Anggota DPRD Ketapang, Abdul Sani. |
Borneo Tribun Ketapang, Kalbar — Anggota DPRD kabupaten Ketapang menerima dua aduan dari masyarakat kecamatan Sandai kabupaten Ketapang menyangkut aktivitas perusahaan PT Cipta Mineral Investindo Tbk (CMI) site Sandai Ketapang.
Pertama, adanya dugaan pencemaran lingkungan akibat jebolnya tanggul penampungan limbah atau washing plant, kedua soal Izin Pemanfaatan Air Permukaan atau Ipap.
"Jadi kami berencana akan turun mengecek kebenaran info itu, karena jika peristiwa itu benar, bearti ada pelanggaran yang dilakukan oleh perusahaan tambang disana, dan ini menurut kami, kejadian serius," Tutur anggota DPRD Ketapang, Abdul Sani, Selasa (5/4/22).
Sani menjelaskan, dalam menerima dua persoalan tersebut, DPRD bertindak sesuai dengan fungsinya yakni pengawasan.
Peristiwa jebolnya bak penampungan limbah atau washing plant (WP) itu terang Sani terjadi sekitar pertengahan bulan Maret 2022. Limbah itu berasal dari WP tiga dan empat.
"Diduga limbah tersebut berasal dari WP 3 dan 4 yang aliran limbahnya mengaliri sungai Kediuk," kata Sani.
Legislator partai PPP empat periode tersebut menambahkan, kabarnya CMI juga belum mendapatkan ijin pemanfaatan air permukaan dari dinas ESDM provinsi Kalbar.
Informasi tersebut terang Sani, diketahui dari pernyataan kepala desa Sandai Kiri, Herman Susandi sebagaimana yang dilansir media rri.co.id dan Sindonews.com pada 4 April 2022.
Disebut Herman, kutip Sani, sejak beroperasi tahun 2008, PT CMI tidak mengantongi ijin tersebut dikarenakan pihak desa tidak pernah menerbitkan surat rekomendasi itu.
Jika benar peristiwa itu, maka bisa saja kata Sani, DPRD akan memberikan rekomendasi kepada kementerian LHK untuk menjatuhkan sanksi kepada CMI.
"Tapi tentunya kita akan hati-hati dulu.
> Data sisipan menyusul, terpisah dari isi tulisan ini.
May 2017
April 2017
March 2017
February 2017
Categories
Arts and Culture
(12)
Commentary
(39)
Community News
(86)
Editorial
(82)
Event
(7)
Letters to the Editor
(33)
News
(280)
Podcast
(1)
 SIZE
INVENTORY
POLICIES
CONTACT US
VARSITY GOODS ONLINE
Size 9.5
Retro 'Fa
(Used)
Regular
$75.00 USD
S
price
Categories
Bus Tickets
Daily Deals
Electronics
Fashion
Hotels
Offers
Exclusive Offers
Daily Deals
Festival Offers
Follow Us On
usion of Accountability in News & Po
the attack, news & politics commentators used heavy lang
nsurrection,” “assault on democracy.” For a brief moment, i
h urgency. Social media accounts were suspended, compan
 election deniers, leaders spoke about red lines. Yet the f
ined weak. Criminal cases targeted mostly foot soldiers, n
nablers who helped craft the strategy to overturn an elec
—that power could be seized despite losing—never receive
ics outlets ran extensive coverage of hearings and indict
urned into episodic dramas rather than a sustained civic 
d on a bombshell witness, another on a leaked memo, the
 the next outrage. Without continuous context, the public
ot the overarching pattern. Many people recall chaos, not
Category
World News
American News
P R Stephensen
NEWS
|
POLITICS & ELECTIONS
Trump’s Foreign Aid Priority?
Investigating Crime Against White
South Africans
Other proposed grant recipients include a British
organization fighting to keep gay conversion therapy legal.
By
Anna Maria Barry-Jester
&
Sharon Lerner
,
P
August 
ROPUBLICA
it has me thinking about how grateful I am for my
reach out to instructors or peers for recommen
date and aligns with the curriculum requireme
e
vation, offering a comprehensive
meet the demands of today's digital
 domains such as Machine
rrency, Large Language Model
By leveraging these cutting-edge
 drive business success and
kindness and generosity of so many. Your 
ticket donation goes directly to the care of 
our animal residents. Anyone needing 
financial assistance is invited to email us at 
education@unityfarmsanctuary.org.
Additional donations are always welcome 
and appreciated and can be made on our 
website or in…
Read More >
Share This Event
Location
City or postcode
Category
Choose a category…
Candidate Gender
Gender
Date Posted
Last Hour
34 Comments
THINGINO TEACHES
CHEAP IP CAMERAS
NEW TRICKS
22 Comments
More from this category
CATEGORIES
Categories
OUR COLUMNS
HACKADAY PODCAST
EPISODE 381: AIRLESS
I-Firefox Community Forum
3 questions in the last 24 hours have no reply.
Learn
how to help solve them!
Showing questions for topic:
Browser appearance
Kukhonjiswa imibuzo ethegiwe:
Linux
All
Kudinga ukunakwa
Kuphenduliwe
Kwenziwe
Ini persoalan serius," ucap dia.
Sementara itu, kepada rri.co.id, Kepala Desa Sandai Kiri, Herman Susandi mengatakan dalam melakukan aktivitas pencucian bauksit, PT CMI sudah membendung tiga sungai alam ditempat mereka yakni sungai Pui, sungai Jereneh dan sungai Pengayoh.
Akibatnya kata Herman, merusak kualitas air dan membunuh biotanya serta merusak lahan pertanian dan kebun milik warga.
"Saat ini air sungai Kediuk kondisinya sudah bercampur lumpur berwarna kuning pekat," kata Herman.
Herman mengatakan, sejauh ini, langkah yang sudah dilakukan CMI terhadap persoalan limbah adalah dengan memberi ganti rugi kepada masyarakat, meskipun langkah itu berulang kali setiap ada peristiwa serupa.
Saat dikonfirmasi, bagian informasi atau humas PT CMI Tbk Jakarta, Vera Silviana mengatakan perusahaan Harita Bauksit (CMI) taat akan aturan.
Ia mempersilakan legislator Ketapang apabila akan meninjau proses pekerjaan PT CMI.
"Kami selaku perusahaan Harita Bauksit taat akan aturan, mulai dari semua perizinan dan praktek penambangan," kata Vera, Kamis (7/4/22).
Ia menyangkal peristiwa pencemaran limbah tersebut terjadi baru-baru ini. "Terkait hal ini saya konfirmasi adalah kejadian tahun lalu," ujarnya.
Sebagai informasi, Undang-undang nomor 32 tahun 2009 tentang Perlindungan dan Pengelolaan Lingkungan Hidup di dalam pasal 1 angka 14 memberi sanksi berupa pidana penjara paling lama 3 (tiga) tahun dan denda Rp 3 milyar bagi pihak baik orang atau perusahaan yang melakukan perbuatan pencemaran lingkungan.
Sedangkan terkait ijin pemanfaatan air permukaan, pelaku dapat dijerat dengan pasal 93 ayat ke 3 huruf b dan c Undang-undang Nomor 7 tahun 2004 tentang Sumber Daya Air. (dins).